---- Exercise data
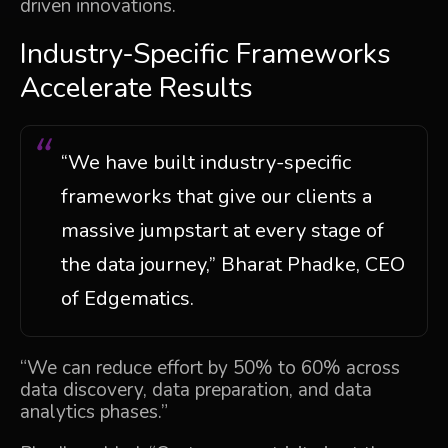
driven innovations.
Industry-Specific Frameworks
Accelerate Results
“We have built industry-specific
frameworks that give our clients a
massive jumpstart at every stage of
the data journey,” Bharat Phadke, CEO
of Edgematics.
“We can reduce effort by 50% to 60% across
data discovery, data preparation, and data
analytics phases.”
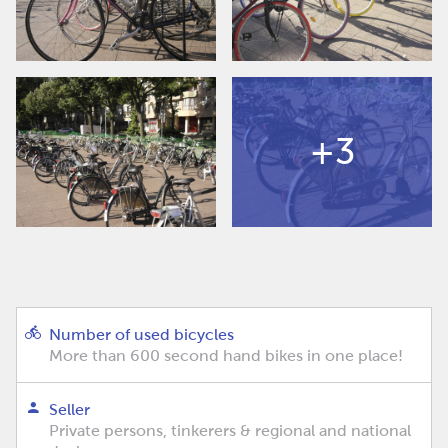
+3
Number of used bicycles
More than 600 second hand bikes in one place!
Seller
Private persons, tinkerers & regional and national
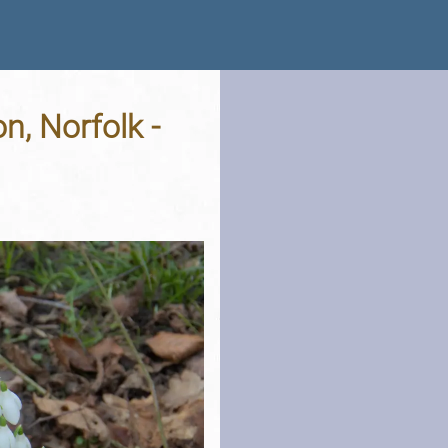
n, Norfolk -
--------
=== Exercise objective ===
Lay out every text line from the data above as a Markdown table with the columns "No." and "Line," giving each row a number and leaving out blank lines. Omit the pictures from your answer.

=== Answer to the problem ===
| No. | Line |
|---|---|
| 1 | driven innovations. |
| 2 | Industry-Specific Frameworks |
| 3 | Accelerate Results |
| 4 | “We have built industry-specific |
| 5 | frameworks that give our clients a |
| 6 | massive jumpstart at every stage of |
| 7 | the data journey,” Bharat Phadke, CEO |
| 8 | of Edgematics. |
| 9 | “We can reduce effort by 50% to 60% across |
| 10 | data discovery, data preparation, and data |
| 11 | analytics phases.” |
| 12 | +3 |
| 13 | Number of used bicycles |
| 14 | More than 600 second hand bikes in one place! |
| 15 | Seller |
| 16 | Private persons, tinkerers & regional and national |
| 17 | n, Norfolk - |